Some women who gathered the courage to speak to authorities said that instead of getting help, they found more humiliation.

Halyna said that as soon as the first Ukrainian soldiers arrived in her village, she started asking them to take her to a hospital. She was suffering from a high fever that she believed was caused by infected wounds from the rape. But it was not until nearly a month later that she was taken to Kyiv to see a doctor and two investigators from the prosecutor’s office.

“Take off your clothes and lie down on the chair,” one of the investigators instructed her, Halyna said, recounting the episode. “The doctor won’t be looking at you, I will.”

She said she had to beg the gynecologist to be properly examined and tested for HIV and venereal diseases, and she paid for it from her own pocket. There were no witnesses in the room, but several months later she recounted the episode to SEMA.

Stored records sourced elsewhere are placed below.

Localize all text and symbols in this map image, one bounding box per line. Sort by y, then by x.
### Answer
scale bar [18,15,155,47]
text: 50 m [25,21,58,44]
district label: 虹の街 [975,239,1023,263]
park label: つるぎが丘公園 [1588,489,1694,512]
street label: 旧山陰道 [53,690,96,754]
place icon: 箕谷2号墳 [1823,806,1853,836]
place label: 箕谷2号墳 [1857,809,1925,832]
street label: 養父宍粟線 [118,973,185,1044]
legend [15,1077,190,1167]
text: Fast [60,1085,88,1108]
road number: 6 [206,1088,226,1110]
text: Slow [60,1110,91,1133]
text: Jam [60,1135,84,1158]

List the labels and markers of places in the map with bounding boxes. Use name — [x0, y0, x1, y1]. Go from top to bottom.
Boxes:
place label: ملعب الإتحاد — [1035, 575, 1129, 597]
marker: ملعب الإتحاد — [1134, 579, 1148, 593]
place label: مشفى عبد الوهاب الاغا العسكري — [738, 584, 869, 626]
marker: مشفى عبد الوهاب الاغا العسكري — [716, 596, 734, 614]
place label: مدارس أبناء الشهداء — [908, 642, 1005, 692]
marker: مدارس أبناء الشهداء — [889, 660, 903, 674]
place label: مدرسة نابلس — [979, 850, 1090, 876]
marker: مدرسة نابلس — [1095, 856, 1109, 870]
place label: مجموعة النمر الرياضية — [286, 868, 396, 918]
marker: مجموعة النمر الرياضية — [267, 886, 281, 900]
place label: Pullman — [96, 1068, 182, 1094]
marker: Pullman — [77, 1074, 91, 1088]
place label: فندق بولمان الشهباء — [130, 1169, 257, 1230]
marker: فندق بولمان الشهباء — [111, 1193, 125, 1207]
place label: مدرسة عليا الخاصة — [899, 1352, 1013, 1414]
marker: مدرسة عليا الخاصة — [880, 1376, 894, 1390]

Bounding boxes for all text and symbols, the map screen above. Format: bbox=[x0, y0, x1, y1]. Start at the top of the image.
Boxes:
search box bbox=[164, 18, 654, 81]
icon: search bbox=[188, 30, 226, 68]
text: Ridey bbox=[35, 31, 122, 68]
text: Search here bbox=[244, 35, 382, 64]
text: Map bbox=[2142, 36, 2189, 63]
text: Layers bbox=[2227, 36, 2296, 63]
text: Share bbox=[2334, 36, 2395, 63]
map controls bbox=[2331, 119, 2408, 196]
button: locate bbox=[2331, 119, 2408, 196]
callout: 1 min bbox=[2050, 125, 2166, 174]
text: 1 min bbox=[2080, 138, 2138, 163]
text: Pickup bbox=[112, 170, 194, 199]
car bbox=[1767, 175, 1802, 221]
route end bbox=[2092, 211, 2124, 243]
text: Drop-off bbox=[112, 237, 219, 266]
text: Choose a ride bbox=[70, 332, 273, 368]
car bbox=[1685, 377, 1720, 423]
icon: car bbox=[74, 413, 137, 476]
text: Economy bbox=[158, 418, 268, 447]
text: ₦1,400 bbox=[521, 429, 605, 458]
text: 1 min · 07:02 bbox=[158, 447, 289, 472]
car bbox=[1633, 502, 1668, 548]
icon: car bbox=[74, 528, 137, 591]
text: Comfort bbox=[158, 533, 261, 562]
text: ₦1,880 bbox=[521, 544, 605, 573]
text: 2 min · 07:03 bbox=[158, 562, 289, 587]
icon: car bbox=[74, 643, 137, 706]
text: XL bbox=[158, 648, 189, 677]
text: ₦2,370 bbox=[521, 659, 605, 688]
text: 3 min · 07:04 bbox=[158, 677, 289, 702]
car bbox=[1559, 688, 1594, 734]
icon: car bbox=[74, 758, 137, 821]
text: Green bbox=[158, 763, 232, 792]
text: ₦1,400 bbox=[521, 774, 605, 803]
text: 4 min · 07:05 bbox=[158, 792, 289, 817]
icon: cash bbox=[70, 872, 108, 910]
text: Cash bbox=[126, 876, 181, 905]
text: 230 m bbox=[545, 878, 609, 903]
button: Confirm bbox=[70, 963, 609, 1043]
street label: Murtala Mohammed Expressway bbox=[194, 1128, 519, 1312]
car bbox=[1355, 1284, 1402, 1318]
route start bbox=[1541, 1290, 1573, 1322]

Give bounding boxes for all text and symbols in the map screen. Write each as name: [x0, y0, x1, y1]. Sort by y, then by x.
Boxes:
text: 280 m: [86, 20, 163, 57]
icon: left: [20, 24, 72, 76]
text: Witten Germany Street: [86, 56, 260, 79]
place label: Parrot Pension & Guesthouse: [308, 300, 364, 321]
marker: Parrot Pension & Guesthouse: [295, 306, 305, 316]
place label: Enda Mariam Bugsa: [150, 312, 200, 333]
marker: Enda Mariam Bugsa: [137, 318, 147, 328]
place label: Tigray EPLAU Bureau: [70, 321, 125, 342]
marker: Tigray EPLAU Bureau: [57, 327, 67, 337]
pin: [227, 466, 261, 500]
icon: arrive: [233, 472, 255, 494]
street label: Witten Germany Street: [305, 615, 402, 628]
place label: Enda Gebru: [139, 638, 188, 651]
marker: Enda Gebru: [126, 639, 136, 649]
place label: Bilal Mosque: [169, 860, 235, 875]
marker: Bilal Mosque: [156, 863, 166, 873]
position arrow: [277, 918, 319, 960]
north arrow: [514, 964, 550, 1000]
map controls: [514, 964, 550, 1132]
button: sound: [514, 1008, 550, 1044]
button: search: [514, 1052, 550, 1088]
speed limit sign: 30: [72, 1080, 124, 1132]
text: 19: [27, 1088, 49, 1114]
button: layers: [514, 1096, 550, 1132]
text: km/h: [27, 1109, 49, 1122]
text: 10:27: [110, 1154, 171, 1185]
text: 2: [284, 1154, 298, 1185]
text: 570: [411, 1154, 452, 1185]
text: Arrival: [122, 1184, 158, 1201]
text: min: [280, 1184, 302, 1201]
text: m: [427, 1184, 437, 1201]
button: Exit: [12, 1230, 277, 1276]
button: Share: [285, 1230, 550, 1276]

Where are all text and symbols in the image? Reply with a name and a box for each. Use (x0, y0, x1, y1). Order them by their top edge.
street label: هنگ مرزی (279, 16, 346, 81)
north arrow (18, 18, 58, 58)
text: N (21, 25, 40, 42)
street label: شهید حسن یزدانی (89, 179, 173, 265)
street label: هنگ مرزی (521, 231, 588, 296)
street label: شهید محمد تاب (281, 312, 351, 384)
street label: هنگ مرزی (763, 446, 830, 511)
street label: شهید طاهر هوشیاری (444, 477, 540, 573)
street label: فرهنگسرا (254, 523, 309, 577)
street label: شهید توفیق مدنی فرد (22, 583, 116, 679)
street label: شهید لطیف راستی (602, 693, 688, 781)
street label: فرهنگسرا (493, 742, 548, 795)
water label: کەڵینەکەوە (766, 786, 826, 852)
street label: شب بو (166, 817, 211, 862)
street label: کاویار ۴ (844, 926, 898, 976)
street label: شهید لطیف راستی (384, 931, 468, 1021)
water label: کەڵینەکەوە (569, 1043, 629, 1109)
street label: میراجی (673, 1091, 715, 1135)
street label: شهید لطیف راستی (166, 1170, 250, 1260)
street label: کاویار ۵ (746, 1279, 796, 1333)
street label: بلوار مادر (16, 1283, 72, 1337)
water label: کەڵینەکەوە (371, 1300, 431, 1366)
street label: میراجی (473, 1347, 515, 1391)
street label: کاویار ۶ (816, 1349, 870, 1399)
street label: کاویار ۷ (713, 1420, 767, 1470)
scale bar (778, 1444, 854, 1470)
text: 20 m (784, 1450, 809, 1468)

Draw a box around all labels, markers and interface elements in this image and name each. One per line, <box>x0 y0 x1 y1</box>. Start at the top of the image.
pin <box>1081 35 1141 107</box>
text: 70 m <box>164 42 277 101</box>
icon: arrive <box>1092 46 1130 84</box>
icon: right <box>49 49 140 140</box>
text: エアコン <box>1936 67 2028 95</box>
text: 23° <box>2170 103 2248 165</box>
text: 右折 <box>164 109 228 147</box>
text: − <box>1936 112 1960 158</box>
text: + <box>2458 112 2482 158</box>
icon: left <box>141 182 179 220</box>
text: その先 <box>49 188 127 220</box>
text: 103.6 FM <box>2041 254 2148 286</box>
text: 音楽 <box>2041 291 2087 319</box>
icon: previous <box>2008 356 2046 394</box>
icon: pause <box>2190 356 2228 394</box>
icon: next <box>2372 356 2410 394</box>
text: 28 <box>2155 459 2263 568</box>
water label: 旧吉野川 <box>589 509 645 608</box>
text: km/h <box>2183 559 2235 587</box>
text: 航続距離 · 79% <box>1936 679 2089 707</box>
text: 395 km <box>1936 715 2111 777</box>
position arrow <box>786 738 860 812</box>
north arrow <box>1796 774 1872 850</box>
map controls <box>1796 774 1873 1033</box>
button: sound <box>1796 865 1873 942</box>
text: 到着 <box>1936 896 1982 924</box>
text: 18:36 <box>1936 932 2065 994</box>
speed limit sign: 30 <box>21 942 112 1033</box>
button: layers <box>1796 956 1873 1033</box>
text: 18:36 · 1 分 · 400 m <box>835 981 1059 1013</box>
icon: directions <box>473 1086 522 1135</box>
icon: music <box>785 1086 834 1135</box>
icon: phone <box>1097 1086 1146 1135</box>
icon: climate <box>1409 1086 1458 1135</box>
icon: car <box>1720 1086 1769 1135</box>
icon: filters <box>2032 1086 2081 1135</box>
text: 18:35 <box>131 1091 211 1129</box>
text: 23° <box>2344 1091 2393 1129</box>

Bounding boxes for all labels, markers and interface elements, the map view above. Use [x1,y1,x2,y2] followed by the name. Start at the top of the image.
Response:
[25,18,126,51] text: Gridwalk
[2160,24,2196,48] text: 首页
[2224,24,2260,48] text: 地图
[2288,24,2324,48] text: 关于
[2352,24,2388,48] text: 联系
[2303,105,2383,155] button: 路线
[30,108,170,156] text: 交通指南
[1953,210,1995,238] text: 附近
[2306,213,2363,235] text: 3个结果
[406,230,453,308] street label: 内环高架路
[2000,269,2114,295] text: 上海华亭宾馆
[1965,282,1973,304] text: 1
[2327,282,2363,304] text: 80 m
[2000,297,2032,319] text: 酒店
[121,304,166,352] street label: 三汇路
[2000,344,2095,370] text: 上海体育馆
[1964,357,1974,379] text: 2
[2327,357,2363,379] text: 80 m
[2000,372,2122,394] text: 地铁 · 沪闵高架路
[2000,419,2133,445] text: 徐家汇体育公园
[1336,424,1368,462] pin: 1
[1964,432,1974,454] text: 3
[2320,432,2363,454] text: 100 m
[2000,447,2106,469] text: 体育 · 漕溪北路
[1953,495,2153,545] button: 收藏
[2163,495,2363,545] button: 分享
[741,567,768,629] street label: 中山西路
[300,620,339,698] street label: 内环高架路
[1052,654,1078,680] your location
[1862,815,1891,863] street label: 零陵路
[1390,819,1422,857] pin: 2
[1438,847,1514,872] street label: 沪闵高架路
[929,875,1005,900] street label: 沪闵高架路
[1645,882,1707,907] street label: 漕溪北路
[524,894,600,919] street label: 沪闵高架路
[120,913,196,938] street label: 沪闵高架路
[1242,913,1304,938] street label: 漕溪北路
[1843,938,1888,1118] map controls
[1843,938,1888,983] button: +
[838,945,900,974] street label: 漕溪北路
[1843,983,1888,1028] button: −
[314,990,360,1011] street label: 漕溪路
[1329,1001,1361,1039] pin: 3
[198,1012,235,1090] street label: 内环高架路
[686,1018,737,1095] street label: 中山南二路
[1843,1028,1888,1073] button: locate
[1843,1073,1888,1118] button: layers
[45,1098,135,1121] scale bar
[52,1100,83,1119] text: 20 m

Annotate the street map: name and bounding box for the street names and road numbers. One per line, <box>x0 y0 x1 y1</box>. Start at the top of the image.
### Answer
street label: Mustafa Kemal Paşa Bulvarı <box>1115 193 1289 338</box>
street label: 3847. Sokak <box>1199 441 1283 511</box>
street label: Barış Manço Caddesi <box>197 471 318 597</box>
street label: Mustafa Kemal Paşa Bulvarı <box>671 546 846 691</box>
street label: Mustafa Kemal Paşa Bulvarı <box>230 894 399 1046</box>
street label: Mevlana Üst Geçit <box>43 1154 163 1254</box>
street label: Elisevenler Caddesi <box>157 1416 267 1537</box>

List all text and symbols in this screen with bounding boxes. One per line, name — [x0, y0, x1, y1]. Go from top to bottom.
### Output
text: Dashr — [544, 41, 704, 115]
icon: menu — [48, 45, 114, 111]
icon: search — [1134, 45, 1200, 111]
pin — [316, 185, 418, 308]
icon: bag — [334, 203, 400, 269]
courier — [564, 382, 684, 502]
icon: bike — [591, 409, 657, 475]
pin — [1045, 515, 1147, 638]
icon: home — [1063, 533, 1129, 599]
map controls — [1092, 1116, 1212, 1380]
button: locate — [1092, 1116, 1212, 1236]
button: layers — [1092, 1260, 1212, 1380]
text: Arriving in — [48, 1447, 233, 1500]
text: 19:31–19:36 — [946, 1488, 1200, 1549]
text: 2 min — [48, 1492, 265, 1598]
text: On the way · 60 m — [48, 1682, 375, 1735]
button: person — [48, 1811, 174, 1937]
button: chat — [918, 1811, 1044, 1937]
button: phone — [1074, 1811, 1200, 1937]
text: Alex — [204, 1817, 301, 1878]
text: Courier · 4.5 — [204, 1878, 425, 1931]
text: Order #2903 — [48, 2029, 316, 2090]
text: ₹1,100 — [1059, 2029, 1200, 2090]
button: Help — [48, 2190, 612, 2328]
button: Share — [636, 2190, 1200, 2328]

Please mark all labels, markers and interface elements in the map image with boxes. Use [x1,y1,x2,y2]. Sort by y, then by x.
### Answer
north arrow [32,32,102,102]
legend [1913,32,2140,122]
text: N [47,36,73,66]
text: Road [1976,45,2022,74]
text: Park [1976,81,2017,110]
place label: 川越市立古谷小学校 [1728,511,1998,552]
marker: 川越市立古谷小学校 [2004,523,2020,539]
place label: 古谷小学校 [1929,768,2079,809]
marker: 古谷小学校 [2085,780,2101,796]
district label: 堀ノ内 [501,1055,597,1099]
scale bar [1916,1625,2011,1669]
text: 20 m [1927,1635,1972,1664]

Despite her frustration, she said she can understand why she was treated this way. “The full-blown war had just begun,” she said. “There were no services in place, no one was prepared.” She said she believed support for survivors had improved since then.

Daria, the illustrator, said that after she reached relative safety, she went to a few psychotherapy sessions, which she paid for herself, but that they did not help. So she just kept walking.

After about six months, something shifted. She was determined to move on from surviving to living.

She picked up new hobbies. She finally confided in her mother and her boyfriend — and this past spring, she told her father what happened to her.

One day, during a train commute, Daria felt a sudden need to draw. Back home, she sketched two pairs of eyes — hers and her father’s — lurking through gaps in the attic wall, and watching Russian soldiers enter Havronshchyna in March 2022.

Over the following months, she drew scenes of the occupation and of the assault on her. Representing her trauma on paper empowered her to finally report her case to authorities.